The exercise
Recast the lines of the records as a Markdown table with two columns, Row and Record line, numbering each row and leaving out blank lines. Begin at the line that contains "kingdom: Plantae" and stop after the line that contains "scientific name: Convolvulus tricolor".

Data entries
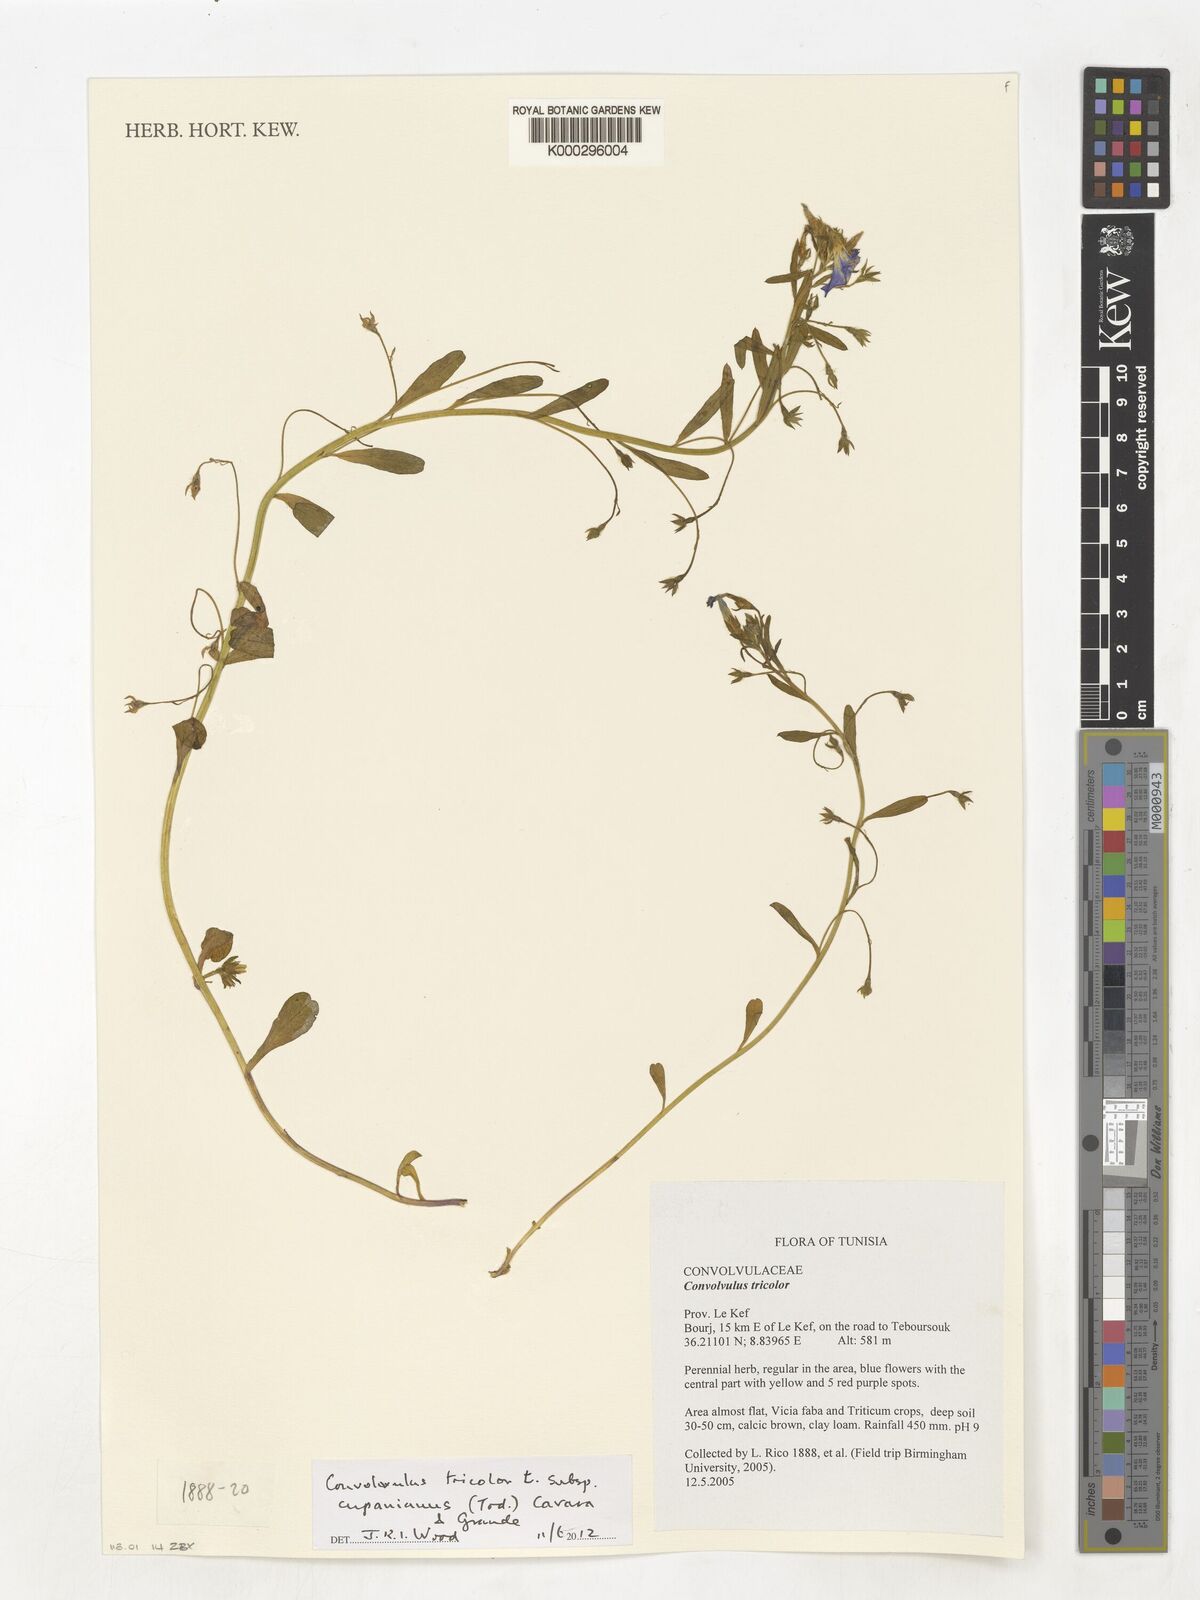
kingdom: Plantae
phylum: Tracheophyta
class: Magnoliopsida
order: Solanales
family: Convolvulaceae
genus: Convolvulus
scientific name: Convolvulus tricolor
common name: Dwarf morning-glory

==

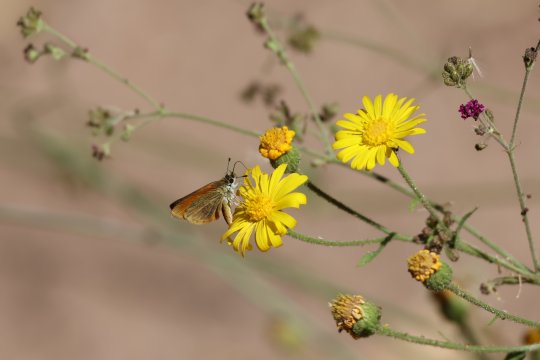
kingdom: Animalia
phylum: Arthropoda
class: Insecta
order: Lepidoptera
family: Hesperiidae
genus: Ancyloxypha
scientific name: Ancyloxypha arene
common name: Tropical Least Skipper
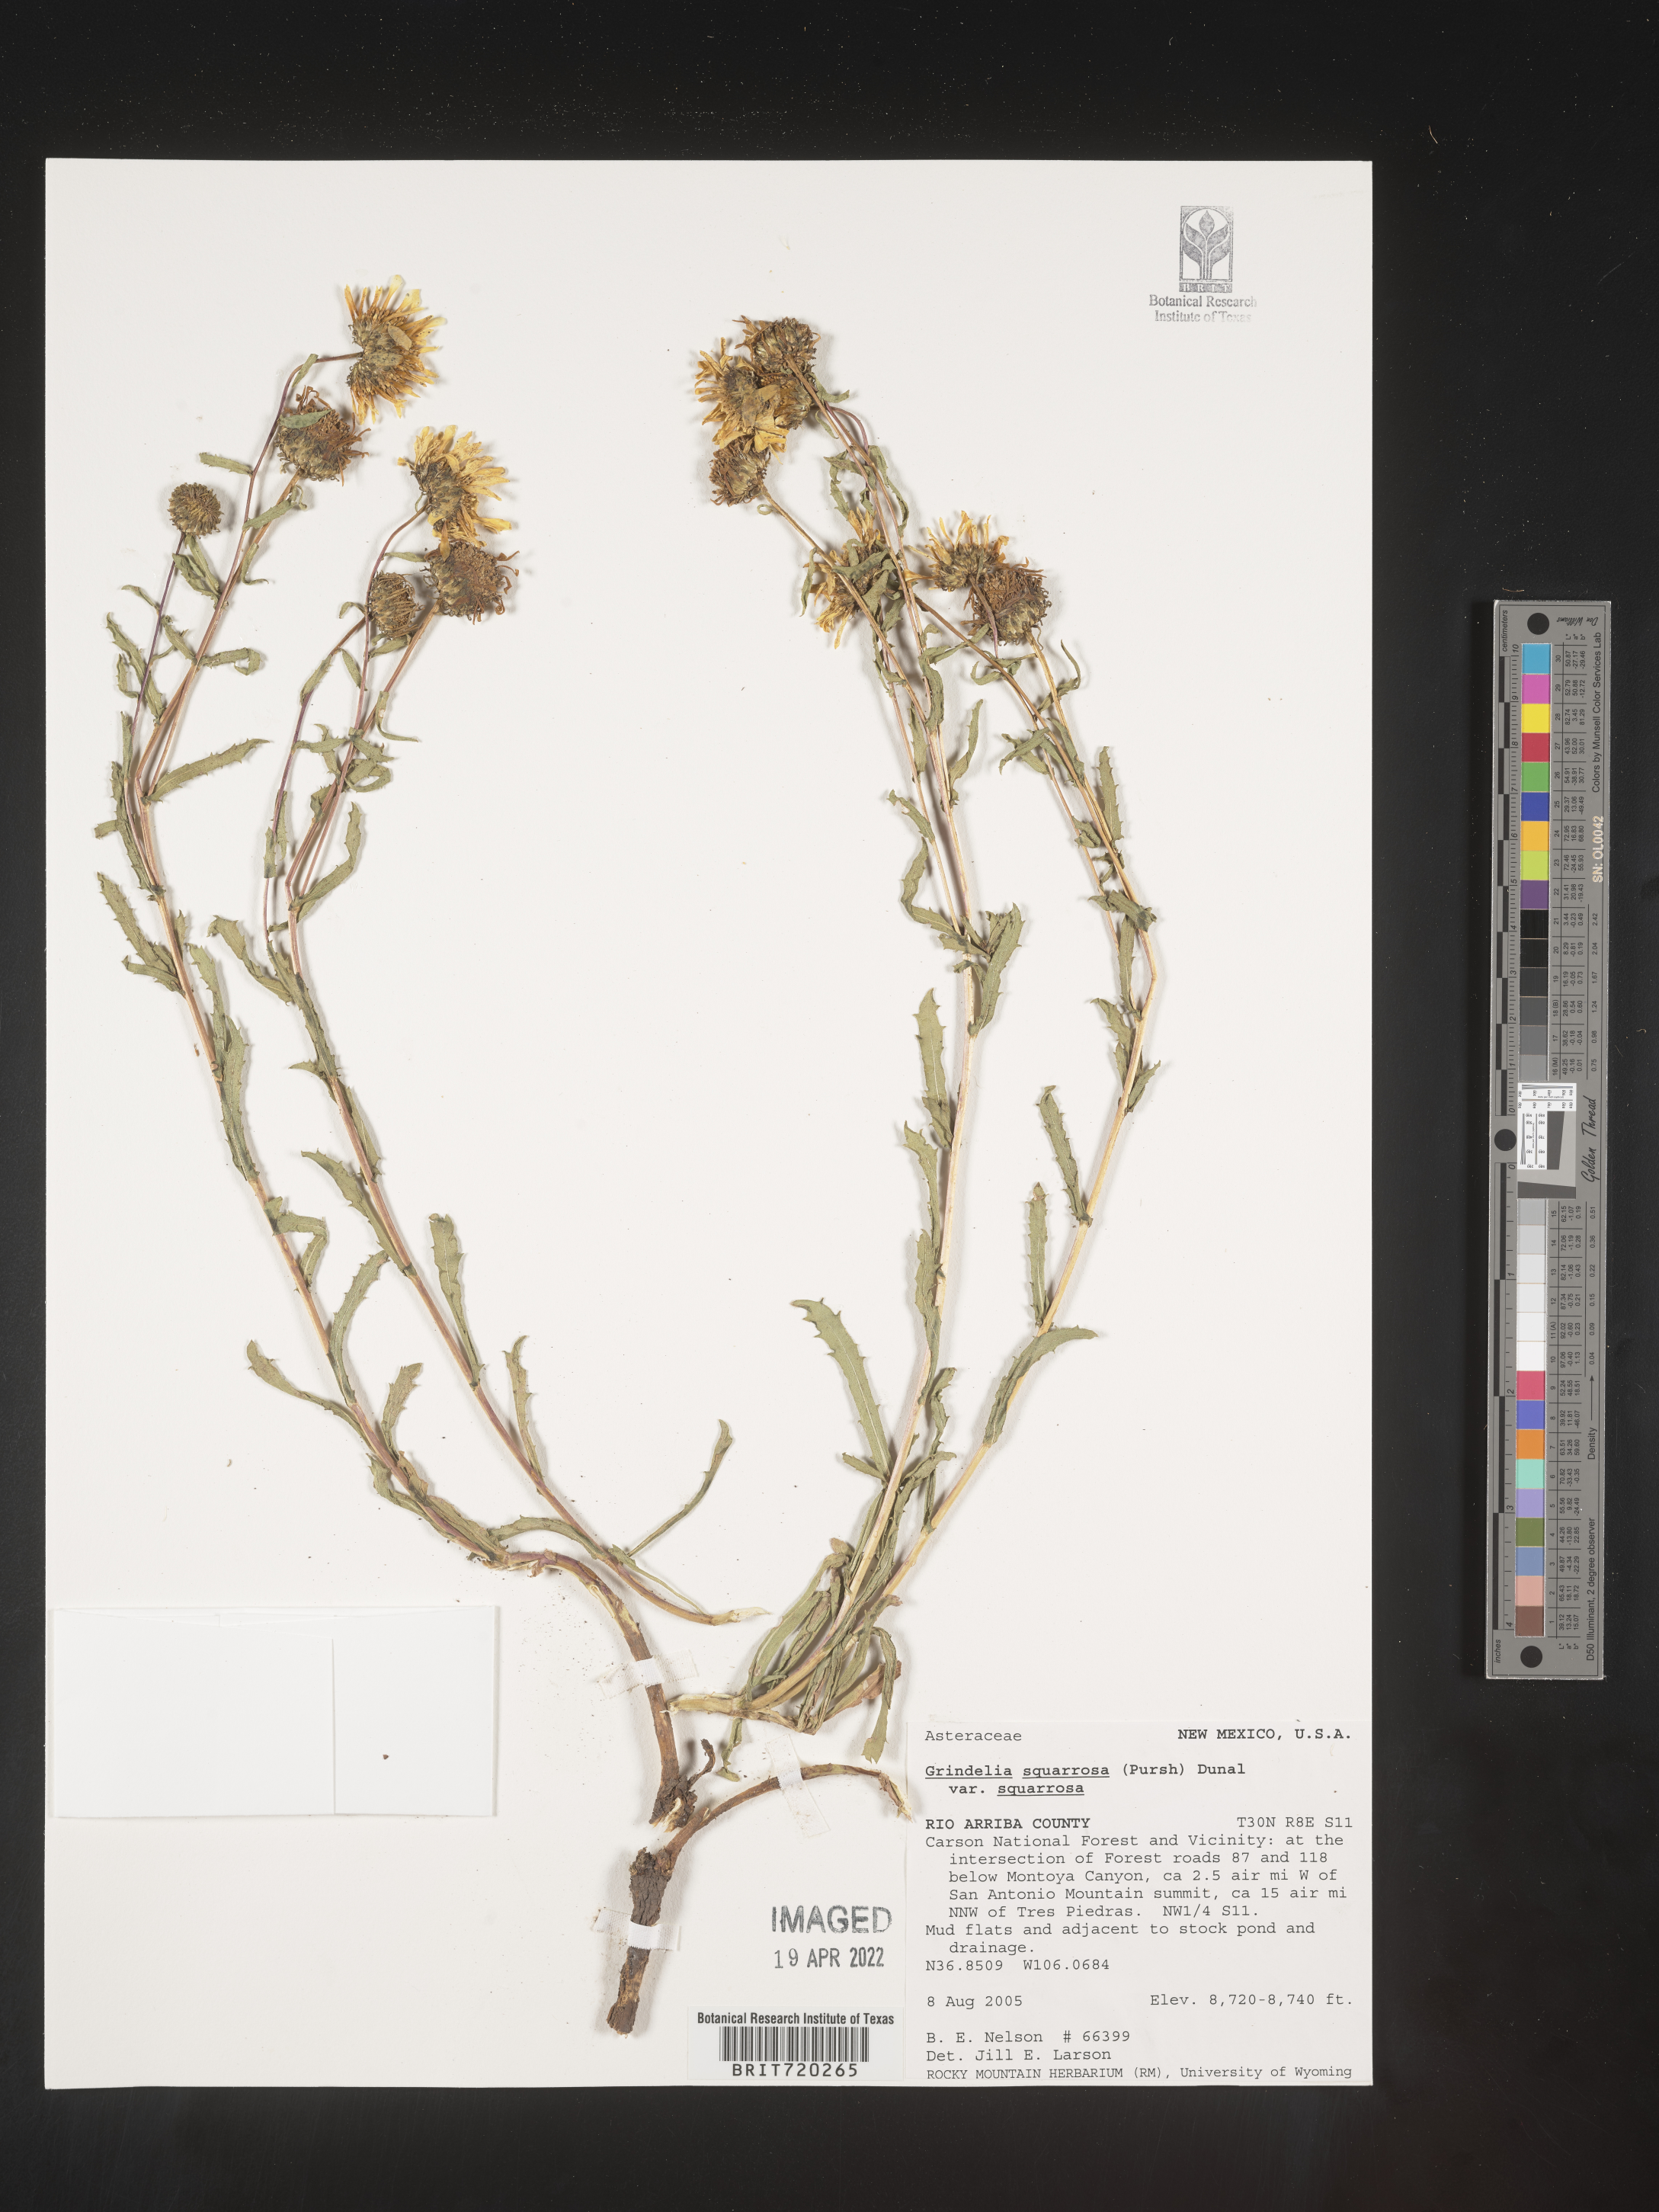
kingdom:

Task solution
| Row | Record line |
|---|---|
| 1 | kingdom: Plantae |
| 2 | phylum: Tracheophyta |
| 3 | class: Magnoliopsida |
| 4 | order: Solanales |
| 5 | family: Convolvulaceae |
| 6 | genus: Convolvulus |
| 7 | scientific name: Convolvulus tricolor |